日経新聞が、連載「ザ厚労省」を始めました。第1回は「羅針盤なき巨大組織、思考停止に膨らむ不信」です。
・・・人が生きるための制度をつかさどる。老後の安心、働く環境、医療の再生、子供の未来・・。頼るべき組織と人に、頼りないことばかり起きている。古びた制度や体質が、この国の行く先をさびつかせる。
・・・座標さえ見失った老朽船。厚労行政は、今も古い時代を生きる「戦時下の落とし子」だ。・・戦後は成長のレールの上で国富が膨らみ、人口も増えた。社会保障という「成長の果実の分配」に大きな苦労はなかった。そして急成長の時代が過ぎ、少子・高齢・人口減の時代が来た。
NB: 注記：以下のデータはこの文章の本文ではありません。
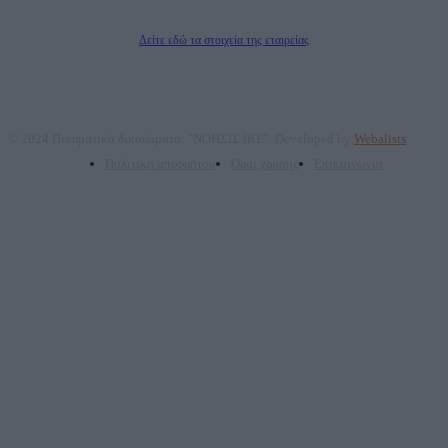
Διευθυντής/Διαχειριστής: Ζαχαρός Σταμάτης
Διευθυντής Σύνταξης: Ρενάτο Λέκκα
Δείτε εδώ τα στοιχεία της εταιρείας
© 2024 Πνευματικά δικαιώματα: "ΝΟΗΣΙΣ ΙΚΕ". Developed by
Webalists
Πολιτική απορρήτου
Όροι χρήσης
Επικοινωνία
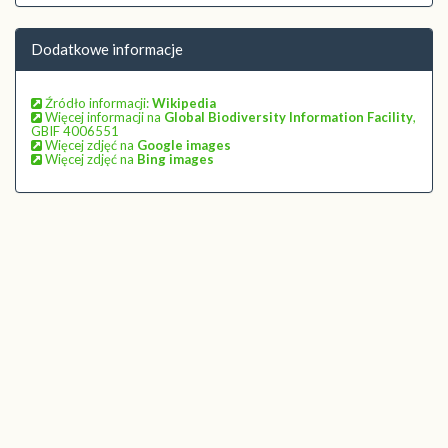
Dodatkowe informacje
Źródło informacji:
Wikipedia
Więcej informacji na
Global Biodiversity Information Facility
,
GBIF 4006551
Więcej zdjęć na
Google images
Więcej zdjęć na
Bing images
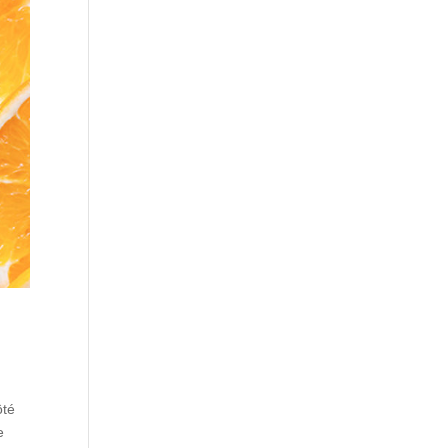
ôté
e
過去の延長線では、日本の社会保障は崩壊する。価値軸が「負担の調整」へと変わっているのに、それを説明するすべを持たず、行き先を示せず、制度の手直しにきゅうきゅうとする。それが10万人を超す大所帯に膨れあがった今の厚労行政だ。
・・・「すべてを自分たちが扱っているようで、実は何も扱えていない」。昨年まで厚労相だった柳沢伯夫はそう思う・・
日々の事件報道だけでなく、このような構造的な分析記事は、重要です。連載に期待しましょう。そこには、厚労省に限らず官僚機構に共通する問題、日本の政治の問題、そして厚労省に特有の問題が含まれています。それらを腑分けして、論じてもらいたいです。